Say the real thing you want to predict is the sequence of numbers from one to six. If you predict each number in turn with a six-sided die, you will be right about one sixth of the time. The die’s perplexity with this data (and really with any data it could possibly predict – dice are dumb) is six.
The perplexity of whatever you’re evaluating, on the data you’re evaluating it on, sort of tells you “this thing is right about as often as an x-sided die would be.”
Note that a human, after seeing that the first number is 1 and the second is 2, might guess that the third is 3, and so on. So a human is a better predictor than a die, and would have a lower perplexity. So would a linear model trained on the data seen so far, in this case. That is, whatever you’re evaluating (a model, or whatever) is allowed to see the data so far before it predicts what the next thing is, and that is frequently helpful.
This is interesting and easily calculable for predicting categorical things like letters, or words. Maybe you’re a computational linguist and you want to measure how well your model can predict the next English word in a book. Humans are pretty good at this, by the way. (“The early bird gets the ___?”) Computers can achieve a perplexity of 247, apparently – like having a 247-sided die predict each subsequent word. (The computer “makes a new die” for each prediction, based on the words so far.)
You can also predict one letter at a time, and you’ll get a much better perplexity score, even just since there are many fewer different letters than different words. This has been done, even, as described in this interesting article about Andrei Kolmogorov:
To measure the artistic merit of texts, Kolmogorov also employed a letter-guessing method to evaluate the entropy of natural language. … His group conducted a series of experiments, showing volunteers a fragment of Russian prose or poetry and asking them to guess the next letter, then the next, and so on.

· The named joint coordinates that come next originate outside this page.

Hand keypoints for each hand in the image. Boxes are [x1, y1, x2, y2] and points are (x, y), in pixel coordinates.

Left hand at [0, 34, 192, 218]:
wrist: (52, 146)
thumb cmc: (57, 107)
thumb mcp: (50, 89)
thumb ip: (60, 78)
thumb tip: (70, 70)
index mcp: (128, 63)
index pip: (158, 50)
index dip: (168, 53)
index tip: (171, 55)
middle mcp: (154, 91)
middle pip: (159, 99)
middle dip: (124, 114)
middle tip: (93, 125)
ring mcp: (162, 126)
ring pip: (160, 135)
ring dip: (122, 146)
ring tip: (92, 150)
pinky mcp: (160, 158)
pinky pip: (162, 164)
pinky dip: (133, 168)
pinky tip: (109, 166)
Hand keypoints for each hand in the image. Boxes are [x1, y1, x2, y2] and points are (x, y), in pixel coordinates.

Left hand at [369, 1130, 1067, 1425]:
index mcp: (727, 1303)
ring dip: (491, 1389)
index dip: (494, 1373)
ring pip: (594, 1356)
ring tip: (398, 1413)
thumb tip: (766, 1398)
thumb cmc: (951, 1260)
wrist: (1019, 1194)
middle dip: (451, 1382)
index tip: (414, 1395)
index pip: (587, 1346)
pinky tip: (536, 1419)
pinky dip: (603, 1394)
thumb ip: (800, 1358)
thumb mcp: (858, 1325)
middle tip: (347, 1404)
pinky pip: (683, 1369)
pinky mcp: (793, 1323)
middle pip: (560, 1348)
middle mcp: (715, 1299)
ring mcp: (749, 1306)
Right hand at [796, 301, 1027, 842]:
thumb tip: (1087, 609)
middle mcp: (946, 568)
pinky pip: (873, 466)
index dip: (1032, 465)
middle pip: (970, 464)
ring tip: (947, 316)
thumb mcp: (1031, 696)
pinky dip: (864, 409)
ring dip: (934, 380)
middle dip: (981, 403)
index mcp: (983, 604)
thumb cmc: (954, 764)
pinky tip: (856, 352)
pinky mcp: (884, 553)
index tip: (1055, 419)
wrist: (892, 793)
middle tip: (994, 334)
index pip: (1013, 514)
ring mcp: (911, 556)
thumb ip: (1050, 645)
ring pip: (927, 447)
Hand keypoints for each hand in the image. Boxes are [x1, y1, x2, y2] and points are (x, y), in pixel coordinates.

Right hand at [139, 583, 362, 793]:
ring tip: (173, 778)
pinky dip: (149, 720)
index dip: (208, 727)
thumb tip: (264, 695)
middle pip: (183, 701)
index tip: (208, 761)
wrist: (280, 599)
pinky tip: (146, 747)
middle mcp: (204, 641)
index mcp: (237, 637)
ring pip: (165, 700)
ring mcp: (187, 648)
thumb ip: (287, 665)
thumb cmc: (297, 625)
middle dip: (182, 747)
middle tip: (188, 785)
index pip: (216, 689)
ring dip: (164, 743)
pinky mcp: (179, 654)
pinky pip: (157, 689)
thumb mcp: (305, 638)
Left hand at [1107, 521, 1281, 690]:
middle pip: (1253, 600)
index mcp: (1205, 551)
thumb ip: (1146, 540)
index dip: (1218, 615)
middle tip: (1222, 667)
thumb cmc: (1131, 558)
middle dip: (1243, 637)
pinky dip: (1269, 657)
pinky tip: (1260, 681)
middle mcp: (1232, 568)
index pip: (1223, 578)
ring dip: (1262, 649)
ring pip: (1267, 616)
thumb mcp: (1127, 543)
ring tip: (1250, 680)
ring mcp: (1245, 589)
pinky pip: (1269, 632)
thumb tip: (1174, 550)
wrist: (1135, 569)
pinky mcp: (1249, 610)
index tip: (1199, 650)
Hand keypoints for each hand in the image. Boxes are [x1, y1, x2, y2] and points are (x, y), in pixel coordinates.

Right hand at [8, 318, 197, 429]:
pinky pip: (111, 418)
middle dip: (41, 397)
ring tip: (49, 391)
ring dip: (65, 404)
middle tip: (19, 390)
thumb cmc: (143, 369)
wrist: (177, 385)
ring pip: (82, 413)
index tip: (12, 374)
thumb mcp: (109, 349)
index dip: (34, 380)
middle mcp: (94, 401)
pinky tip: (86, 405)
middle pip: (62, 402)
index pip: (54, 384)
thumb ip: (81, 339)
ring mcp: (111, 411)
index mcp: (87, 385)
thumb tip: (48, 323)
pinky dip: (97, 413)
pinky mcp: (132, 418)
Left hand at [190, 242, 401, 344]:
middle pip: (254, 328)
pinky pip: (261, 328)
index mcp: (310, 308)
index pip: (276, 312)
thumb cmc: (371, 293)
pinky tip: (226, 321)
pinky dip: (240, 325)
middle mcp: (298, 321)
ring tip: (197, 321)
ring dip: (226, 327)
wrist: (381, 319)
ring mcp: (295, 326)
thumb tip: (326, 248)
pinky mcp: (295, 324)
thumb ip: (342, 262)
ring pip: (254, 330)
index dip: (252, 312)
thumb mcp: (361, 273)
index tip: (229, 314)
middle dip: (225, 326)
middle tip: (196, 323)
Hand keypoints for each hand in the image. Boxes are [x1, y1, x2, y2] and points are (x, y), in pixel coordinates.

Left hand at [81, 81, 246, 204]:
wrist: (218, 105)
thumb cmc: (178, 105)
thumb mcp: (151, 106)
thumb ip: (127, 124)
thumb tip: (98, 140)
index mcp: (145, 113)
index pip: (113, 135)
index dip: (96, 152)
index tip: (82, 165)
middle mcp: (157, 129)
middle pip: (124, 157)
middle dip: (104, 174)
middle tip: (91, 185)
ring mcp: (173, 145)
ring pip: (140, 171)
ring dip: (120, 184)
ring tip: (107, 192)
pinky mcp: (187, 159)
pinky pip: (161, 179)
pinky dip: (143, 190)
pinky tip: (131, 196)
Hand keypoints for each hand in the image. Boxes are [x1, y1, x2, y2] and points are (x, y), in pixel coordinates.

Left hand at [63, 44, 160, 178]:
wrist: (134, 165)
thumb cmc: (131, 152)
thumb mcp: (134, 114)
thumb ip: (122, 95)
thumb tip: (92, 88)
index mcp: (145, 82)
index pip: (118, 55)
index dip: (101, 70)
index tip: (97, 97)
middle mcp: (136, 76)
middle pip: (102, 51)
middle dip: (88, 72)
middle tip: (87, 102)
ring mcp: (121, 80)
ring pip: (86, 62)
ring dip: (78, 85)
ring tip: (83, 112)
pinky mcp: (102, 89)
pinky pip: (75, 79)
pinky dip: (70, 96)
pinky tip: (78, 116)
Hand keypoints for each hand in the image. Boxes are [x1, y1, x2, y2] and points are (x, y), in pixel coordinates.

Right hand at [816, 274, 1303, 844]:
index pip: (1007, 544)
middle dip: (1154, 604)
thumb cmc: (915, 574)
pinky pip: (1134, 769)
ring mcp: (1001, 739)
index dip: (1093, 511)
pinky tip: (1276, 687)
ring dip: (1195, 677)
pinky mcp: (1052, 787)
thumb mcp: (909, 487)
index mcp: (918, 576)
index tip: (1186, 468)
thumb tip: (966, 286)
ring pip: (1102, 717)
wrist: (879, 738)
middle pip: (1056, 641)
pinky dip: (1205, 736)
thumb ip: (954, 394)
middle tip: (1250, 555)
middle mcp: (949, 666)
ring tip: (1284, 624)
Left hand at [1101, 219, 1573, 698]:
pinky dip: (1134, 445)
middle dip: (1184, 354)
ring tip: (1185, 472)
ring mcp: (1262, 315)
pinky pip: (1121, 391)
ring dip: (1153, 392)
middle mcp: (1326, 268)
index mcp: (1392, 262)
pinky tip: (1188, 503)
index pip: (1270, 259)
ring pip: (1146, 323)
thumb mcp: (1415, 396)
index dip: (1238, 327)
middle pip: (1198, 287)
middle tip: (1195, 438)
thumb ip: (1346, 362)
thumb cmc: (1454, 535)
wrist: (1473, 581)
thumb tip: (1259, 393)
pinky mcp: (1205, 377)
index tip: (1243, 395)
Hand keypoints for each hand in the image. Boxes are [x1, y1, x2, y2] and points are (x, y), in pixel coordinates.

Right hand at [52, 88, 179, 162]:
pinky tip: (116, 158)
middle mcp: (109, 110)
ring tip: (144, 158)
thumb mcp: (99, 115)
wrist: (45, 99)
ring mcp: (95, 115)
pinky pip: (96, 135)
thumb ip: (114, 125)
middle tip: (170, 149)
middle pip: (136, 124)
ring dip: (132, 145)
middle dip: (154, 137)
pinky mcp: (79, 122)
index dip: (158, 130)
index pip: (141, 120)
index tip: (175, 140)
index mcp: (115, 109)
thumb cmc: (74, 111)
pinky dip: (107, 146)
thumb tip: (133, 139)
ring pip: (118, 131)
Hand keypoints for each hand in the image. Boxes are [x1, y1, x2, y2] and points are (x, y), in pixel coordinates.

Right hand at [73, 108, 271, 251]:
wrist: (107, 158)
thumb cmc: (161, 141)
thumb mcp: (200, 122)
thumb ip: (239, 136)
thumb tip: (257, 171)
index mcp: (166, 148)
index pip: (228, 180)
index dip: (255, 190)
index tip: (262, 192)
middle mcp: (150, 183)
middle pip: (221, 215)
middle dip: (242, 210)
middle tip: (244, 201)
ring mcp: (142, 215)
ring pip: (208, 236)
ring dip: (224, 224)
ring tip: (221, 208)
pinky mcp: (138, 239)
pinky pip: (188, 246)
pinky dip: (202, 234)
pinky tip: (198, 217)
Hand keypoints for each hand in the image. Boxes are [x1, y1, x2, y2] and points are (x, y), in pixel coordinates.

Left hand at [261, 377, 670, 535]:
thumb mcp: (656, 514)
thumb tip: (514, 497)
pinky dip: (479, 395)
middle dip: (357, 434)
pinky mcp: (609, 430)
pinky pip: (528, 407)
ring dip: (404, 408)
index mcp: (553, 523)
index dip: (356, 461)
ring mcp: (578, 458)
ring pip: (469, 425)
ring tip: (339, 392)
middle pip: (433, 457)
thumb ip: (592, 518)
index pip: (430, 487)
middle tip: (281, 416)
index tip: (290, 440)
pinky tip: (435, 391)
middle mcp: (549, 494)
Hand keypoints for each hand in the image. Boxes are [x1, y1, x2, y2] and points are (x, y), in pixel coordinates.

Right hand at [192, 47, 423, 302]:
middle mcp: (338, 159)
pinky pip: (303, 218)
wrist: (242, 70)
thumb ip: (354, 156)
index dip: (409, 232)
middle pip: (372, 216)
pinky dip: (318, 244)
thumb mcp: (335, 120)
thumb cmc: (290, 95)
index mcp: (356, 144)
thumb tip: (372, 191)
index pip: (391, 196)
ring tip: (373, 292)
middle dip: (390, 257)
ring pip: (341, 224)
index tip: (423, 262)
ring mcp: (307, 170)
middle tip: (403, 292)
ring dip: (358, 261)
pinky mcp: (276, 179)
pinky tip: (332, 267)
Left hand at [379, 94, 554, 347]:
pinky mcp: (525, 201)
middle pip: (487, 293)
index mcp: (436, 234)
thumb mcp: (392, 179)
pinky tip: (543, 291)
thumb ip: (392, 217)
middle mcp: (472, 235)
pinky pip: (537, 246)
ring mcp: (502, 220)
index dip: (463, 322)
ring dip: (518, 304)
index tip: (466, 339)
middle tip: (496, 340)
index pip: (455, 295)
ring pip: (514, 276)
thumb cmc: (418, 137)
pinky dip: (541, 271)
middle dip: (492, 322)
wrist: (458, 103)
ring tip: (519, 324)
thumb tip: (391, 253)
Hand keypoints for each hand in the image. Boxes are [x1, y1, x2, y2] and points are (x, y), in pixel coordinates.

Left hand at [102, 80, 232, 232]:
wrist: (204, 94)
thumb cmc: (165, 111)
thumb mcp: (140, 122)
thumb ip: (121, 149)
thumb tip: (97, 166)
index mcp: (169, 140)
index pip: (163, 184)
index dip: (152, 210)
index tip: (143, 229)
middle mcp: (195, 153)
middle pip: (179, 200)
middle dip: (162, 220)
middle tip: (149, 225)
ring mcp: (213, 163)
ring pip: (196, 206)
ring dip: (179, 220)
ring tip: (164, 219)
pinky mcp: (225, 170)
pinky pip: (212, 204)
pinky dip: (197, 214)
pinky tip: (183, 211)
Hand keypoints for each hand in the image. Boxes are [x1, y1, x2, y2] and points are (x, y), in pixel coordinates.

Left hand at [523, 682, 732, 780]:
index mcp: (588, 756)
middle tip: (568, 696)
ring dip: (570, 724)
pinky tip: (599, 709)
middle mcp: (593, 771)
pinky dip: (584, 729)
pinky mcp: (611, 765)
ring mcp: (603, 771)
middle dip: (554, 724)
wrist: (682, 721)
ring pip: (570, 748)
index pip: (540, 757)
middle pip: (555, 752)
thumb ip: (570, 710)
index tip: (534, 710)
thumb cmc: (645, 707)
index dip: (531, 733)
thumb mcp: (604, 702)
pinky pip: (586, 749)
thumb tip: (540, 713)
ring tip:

I know you’re itching to participate in such an experiment – and you can! On the linked page you’ll be able to try your hand. It’s interesting to consider whether you’re evaluating the artistic merit of the text, or your own knowledge of English, or some combination, or what.
Computers can predict letters pretty well – a perplexity of about 3.4. And that’s predicting from the range of all printable characters (well, ASCII characters). This human test only asks you to predict from a range of about 30 characters, which is a bit easier. So I hope you can beat 3.4!
Thanks to David for originally leading me to think about perplexity!